EXCERPT:
[Start of Attachment]
And the location of this event “happened” to be near the end of the historic Trail of Tears, more than 150 years ago. The native drums beat for Jesus just 12 miles from the fort Custer was stationed in 1876. . Here now, in front of me, were the descendants of crushed, oppressed people worshiping God without bitterness, accusation or acrimony in the sounds of their songs.

“How?” I wondered. “How are they doing this?”

Sing to the Mountains organizer Jonathan Maracle, a Canadian Mohawk and founder of the band “Broken Walls” explained to me, “We can forgive what happed to us, because we have warrior hearts when it comes to forgiveness.”

Amazing. “Warrior Hearts of Forgiveness.” I have never heard anyone frame forgiveness in that fashion.

And a week later, a warrior heart of forgiveness is what I encountered in Christine Lemay, a French Canadian woman who has paid the price of pain while doing her part to reconcile with former adversaries.

Many Americans don’t know about the “Oka Crisis” near Montreal in 1990, but those in Quebec still do – vividly. The crisis escalated to deadly force when Mohawk First Nation members blocked off the main roads leading out of Montreal for 78 days. They were protesting the construction of a golf course being built over ancestral burial grounds. Francine’s brother, Marcel, a Quebec Provincial policeman was killed, the one fatality in the standoff.

Usually a “faith” story of this type might take the usual awe-inspiring avenue of Ms. Lemay forgiving the Mohawk First Nation of complicity in her brother’s death.

But Ms. Lemay did something more dramatic than that. She asked the Mohawks to forgive her, and all white citizens for the “unjust treatment Mohawks had received in the last 200 years “at our hands,” she told me.

She did this publically, in a church to some Mohawks who had come to make a presentation about getting the Bible translated in their native language. She made her unplanned apologies first, without telling them of her connection to Marcel Lemay.
[End of Attachment]
WHAT YOU WILL DO: Quote the passage on forgiveness word for word, starting with "Many Americans don’t" and going on through "her brother’s death.".

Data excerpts
[Start of Attachment]
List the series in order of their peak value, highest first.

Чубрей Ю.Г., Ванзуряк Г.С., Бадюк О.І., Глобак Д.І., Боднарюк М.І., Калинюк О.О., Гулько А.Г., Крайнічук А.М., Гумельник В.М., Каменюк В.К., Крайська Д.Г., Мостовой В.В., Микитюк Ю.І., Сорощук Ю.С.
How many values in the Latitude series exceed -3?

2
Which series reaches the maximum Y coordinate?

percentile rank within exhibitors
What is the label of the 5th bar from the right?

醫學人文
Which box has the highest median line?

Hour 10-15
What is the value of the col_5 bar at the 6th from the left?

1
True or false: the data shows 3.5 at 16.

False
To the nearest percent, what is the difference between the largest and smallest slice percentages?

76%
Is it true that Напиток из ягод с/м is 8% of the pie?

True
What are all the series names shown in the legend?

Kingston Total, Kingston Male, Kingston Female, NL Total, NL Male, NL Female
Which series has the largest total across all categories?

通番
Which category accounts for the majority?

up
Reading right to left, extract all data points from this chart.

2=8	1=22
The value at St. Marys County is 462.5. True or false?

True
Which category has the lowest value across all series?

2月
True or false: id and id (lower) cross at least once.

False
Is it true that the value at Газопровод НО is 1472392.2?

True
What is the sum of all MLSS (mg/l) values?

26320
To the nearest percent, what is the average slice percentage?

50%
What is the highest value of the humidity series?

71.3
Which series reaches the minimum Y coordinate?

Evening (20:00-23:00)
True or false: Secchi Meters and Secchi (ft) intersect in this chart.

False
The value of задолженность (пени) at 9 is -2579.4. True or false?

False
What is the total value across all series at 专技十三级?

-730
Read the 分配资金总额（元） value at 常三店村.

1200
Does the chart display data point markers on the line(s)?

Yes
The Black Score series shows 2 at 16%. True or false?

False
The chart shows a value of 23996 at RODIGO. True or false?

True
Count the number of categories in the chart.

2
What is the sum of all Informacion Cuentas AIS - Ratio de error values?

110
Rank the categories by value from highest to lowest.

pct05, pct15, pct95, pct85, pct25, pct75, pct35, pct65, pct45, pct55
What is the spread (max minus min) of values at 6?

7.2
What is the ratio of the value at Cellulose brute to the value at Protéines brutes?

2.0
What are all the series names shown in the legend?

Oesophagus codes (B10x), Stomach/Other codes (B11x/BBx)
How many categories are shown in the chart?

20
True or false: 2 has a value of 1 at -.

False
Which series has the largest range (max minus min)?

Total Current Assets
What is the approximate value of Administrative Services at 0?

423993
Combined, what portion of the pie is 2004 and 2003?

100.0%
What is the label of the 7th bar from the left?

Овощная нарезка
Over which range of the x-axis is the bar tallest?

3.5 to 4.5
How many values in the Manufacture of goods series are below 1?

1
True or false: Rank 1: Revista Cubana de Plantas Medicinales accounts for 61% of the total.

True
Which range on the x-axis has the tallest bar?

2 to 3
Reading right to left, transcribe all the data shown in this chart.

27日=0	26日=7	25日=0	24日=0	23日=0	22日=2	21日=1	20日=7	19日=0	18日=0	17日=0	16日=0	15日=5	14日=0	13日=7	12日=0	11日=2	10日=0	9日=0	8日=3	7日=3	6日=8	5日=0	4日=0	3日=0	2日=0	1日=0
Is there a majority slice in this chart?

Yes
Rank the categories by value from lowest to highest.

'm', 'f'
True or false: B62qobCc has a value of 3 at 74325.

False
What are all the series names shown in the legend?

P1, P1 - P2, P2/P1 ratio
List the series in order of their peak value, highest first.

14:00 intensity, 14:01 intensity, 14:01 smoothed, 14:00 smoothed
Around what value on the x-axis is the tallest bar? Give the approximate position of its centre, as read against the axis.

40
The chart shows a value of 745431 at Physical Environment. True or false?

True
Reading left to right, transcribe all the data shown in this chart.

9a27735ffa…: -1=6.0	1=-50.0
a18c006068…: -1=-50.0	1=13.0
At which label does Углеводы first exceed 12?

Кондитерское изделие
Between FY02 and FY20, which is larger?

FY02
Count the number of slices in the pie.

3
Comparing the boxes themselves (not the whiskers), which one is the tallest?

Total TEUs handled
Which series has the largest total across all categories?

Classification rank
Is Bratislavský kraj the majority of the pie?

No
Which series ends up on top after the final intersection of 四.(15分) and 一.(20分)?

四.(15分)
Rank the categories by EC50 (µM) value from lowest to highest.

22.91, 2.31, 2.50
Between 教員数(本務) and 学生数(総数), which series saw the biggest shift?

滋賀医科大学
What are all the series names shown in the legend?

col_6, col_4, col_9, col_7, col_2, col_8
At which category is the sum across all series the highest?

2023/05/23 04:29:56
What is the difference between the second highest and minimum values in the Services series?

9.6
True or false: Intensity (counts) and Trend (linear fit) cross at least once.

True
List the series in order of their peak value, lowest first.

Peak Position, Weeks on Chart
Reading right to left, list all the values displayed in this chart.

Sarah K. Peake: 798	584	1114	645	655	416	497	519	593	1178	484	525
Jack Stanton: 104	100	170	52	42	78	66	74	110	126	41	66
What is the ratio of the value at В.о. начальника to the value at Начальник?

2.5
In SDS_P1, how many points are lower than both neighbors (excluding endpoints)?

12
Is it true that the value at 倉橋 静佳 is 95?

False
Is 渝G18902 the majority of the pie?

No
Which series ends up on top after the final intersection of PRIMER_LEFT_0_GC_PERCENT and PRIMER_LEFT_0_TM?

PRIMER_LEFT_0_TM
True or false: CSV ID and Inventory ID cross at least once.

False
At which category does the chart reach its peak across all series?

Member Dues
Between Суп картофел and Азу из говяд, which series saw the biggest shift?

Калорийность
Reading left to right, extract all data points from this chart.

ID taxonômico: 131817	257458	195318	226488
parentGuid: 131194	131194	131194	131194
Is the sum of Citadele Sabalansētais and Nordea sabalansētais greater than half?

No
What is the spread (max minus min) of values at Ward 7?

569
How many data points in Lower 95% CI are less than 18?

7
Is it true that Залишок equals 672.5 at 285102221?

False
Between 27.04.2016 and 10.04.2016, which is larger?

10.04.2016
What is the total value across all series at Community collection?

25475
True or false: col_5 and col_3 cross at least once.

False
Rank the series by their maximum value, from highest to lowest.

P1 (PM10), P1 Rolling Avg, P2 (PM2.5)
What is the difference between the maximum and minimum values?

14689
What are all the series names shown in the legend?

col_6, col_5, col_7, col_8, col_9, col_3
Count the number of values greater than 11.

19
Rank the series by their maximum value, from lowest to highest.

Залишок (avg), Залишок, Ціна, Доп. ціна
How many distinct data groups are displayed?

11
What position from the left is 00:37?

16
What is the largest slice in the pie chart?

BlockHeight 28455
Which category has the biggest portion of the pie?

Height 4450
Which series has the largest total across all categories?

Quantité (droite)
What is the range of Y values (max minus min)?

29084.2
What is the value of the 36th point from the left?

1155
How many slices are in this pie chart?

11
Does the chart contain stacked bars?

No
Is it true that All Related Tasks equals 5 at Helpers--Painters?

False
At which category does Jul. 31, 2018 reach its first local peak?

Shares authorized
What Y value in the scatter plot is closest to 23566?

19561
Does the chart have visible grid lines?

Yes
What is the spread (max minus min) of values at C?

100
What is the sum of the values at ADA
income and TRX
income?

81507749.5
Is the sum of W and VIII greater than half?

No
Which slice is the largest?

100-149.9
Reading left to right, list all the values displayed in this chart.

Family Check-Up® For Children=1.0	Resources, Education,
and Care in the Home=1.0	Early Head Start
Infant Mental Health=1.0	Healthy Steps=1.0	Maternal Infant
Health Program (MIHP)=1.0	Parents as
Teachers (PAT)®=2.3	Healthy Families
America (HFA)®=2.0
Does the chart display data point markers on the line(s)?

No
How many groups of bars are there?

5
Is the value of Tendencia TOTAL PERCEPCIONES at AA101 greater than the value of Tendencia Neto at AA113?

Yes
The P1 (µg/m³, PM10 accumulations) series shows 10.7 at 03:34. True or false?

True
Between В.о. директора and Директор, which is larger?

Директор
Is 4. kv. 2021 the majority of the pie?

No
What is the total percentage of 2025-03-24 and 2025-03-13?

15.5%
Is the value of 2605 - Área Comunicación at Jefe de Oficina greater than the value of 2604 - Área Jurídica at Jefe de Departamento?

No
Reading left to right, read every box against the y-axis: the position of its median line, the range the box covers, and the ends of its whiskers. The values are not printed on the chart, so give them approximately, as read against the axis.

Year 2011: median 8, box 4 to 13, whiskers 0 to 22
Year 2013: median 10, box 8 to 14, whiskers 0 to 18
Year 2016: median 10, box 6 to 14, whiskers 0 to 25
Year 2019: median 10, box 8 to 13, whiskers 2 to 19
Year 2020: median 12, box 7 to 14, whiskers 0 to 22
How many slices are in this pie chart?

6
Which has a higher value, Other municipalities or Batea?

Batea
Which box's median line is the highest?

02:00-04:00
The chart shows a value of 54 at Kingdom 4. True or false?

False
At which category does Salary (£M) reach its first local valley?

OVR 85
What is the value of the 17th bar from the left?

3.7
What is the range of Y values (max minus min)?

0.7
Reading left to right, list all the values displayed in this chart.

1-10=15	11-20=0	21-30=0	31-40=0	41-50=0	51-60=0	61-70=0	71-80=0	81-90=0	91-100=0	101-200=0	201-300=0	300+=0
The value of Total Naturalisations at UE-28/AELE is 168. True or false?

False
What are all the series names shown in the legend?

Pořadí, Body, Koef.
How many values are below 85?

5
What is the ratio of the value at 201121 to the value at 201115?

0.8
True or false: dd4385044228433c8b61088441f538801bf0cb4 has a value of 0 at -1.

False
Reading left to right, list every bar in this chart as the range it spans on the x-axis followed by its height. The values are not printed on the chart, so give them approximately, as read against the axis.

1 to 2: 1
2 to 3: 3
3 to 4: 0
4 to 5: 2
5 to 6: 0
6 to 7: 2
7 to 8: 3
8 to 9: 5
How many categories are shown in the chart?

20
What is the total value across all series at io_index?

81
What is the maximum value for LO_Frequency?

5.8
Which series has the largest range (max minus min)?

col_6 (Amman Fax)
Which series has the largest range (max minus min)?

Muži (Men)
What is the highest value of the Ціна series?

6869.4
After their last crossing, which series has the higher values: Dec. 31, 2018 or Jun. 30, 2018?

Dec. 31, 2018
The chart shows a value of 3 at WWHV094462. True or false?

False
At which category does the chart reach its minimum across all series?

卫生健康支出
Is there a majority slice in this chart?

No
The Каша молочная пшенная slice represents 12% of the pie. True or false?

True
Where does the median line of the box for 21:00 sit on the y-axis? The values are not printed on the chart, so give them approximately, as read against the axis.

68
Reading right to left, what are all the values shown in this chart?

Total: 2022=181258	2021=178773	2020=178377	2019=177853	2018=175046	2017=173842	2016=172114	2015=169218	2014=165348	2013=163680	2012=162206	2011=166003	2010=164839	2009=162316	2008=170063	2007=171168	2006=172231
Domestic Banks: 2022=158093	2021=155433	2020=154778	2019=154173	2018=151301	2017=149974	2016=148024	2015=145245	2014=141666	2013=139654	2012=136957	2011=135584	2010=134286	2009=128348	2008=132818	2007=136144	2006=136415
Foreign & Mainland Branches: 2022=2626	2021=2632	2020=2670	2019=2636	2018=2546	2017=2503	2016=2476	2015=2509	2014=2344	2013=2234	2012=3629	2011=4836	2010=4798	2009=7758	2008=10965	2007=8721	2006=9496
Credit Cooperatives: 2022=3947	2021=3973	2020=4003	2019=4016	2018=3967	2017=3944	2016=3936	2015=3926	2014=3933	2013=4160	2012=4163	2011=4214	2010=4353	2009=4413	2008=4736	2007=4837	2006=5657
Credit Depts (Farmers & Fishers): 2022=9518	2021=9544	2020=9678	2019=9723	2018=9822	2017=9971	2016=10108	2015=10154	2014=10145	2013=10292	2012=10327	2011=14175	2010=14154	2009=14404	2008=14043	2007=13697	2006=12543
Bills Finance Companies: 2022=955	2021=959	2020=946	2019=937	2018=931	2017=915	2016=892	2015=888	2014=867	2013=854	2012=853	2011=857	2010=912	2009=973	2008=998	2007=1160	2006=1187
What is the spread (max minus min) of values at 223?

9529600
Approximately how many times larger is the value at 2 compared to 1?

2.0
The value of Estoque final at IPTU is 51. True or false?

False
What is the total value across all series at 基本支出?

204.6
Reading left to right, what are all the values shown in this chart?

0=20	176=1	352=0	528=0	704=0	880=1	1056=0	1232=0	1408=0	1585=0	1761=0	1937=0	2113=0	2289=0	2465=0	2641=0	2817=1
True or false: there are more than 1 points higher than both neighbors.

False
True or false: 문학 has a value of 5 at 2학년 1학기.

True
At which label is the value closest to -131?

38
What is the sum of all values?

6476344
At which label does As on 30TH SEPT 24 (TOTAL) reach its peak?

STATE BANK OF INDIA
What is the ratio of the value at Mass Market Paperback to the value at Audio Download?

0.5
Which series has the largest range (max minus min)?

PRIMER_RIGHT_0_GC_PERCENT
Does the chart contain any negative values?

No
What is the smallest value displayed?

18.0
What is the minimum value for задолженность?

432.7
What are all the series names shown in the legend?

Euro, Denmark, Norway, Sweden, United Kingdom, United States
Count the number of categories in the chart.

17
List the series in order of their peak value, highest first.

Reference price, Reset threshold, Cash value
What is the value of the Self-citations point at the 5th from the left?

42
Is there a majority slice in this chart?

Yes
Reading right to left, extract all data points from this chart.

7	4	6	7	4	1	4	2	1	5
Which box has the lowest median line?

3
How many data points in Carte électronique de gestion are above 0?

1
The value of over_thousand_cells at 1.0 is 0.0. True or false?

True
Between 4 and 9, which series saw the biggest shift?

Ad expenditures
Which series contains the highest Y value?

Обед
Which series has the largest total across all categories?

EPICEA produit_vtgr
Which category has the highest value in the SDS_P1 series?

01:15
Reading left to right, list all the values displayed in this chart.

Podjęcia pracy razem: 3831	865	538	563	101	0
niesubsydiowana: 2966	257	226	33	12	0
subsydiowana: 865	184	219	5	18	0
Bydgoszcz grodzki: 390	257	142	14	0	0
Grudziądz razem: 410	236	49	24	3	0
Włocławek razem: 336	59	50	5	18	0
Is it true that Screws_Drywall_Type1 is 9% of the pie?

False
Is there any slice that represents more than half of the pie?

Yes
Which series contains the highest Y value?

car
[End of Attachment]
RESPONSE:
Many Americans don’t know about the “Oka Crisis” near Montreal in 1990, but those in Quebec still do – vividly. The crisis escalated to deadly force when Mohawk First Nation members blocked off the main roads leading out of Montreal for 78 days. They were protesting the construction of a golf course being built over ancestral burial grounds. Francine’s brother, Marcel, a Quebec Provincial policeman was killed, the one fatality in the standoff.

Usually a “faith” story of this type might take the usual awe-inspiring avenue of Ms. Lemay forgiving the Mohawk First Nation of complicity in her brother’s death.